They allowed the connectome to control a lego robot [1] and it showed some signs of working around obstacles (robot backs up when it encounters a wall). Sounds simple, but now we can say that only 300 neurons are needed to be able to react to the environment in this way, which is a huge stepping stone in understanding.
Ok, but what functional knowledge did we gain? Not "run this neural net, and an interesting thing happens". How are those 300 neurons implementing interesting motor behavior? What behavior are they really implementing? What's the algorithm, what's its goal?
The connectome model only addresses the third and lowest levels of Marr's analysis of a cognitive/biological system.
1. Computational: What does the system aim to do? What problem does it solve?
2. Algorithmic: How does the system solve or approximately solve that problem? How does it accomplish its purpose as a part of the organism?
3. Implementation: How are cells and/or organs put together to implement that solution?

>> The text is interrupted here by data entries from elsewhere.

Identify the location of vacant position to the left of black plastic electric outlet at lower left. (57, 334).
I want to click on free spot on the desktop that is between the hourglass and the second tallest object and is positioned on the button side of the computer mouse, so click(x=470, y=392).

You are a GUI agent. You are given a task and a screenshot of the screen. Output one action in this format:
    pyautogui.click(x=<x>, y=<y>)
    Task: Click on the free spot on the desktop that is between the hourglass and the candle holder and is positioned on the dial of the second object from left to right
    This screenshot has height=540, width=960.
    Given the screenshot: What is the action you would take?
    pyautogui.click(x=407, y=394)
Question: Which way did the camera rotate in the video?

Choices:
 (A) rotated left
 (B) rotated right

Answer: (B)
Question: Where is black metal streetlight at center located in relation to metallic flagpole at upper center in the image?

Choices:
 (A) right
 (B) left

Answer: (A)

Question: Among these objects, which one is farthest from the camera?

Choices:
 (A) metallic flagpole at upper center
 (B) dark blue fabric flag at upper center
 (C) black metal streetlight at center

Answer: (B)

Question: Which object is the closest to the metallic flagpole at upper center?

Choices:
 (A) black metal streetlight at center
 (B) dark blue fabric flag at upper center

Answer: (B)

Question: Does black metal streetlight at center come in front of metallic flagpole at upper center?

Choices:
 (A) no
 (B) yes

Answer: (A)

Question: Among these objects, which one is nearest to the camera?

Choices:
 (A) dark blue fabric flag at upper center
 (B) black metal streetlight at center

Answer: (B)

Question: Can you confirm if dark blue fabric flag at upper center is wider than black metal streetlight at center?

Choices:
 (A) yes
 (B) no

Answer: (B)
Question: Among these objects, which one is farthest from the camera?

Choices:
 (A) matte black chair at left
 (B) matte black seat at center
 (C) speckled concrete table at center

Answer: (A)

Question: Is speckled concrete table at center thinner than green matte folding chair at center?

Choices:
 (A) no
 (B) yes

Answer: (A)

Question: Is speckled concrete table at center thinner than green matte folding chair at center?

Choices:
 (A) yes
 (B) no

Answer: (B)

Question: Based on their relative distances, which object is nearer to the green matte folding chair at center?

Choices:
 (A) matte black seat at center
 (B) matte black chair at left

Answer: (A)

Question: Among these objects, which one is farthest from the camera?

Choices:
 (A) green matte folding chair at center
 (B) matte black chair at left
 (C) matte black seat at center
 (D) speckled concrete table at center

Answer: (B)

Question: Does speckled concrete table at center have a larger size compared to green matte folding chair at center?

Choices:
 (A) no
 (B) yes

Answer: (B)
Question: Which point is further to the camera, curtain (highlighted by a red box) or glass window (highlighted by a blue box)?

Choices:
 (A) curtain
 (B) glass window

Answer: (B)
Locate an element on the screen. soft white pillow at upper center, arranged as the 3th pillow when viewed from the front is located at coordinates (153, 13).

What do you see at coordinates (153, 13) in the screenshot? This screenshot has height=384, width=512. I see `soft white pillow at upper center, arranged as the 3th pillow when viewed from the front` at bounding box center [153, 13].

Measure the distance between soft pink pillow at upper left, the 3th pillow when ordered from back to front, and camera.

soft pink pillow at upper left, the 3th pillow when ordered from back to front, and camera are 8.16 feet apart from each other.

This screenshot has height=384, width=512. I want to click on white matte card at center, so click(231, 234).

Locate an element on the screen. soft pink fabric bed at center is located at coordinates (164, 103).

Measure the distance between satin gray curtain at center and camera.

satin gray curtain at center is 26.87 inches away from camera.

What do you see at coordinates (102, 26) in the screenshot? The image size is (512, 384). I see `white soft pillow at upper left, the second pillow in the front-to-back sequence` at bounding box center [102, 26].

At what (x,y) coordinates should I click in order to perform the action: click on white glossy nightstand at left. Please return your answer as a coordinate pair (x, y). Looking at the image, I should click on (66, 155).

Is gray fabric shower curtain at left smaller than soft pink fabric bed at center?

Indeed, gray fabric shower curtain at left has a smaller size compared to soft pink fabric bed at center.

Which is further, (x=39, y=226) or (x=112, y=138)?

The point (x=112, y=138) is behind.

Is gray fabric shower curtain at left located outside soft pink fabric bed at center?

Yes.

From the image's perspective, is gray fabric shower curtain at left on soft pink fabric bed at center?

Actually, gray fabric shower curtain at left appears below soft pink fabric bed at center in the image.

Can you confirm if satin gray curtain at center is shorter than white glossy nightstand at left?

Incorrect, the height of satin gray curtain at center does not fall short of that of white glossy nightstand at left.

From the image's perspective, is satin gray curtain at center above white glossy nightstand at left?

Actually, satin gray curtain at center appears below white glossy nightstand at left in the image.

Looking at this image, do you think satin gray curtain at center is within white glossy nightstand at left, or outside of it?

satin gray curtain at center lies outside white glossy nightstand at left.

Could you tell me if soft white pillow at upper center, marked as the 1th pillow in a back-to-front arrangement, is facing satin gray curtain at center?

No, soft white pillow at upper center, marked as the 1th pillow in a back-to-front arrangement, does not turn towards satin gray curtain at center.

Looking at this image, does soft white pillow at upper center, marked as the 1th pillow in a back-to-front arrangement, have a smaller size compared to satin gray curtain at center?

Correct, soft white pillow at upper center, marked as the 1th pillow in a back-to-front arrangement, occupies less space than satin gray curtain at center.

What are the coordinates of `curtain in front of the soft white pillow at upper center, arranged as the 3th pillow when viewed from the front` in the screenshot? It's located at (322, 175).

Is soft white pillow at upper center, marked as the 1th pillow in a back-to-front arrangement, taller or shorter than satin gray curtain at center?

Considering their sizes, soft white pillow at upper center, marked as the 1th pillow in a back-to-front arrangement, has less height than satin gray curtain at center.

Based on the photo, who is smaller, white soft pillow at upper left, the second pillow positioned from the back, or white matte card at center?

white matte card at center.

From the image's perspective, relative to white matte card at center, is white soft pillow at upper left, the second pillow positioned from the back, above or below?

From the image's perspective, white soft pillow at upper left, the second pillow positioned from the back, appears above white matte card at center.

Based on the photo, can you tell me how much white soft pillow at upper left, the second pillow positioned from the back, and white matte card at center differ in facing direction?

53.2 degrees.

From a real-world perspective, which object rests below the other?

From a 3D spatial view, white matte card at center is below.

You can have a very accurate picture of (3), and still lack any solid knowledge about (2) or (1). You can also sometimes have a clear picture of (2) and (3), but overgeneralize and wind up with a near-tautological theory for (1) -- that's the accusation being thrown at certain parts of theoretical neuroscience today.
You talk like the project is over, there is still a lot to learn and we aren't going to figure out everything immediately. A simulation provides an amazing test bed for ideas though; now you can see it working, you can pause it, change things, do experiments, and so on.
And functionally, what did that tell us?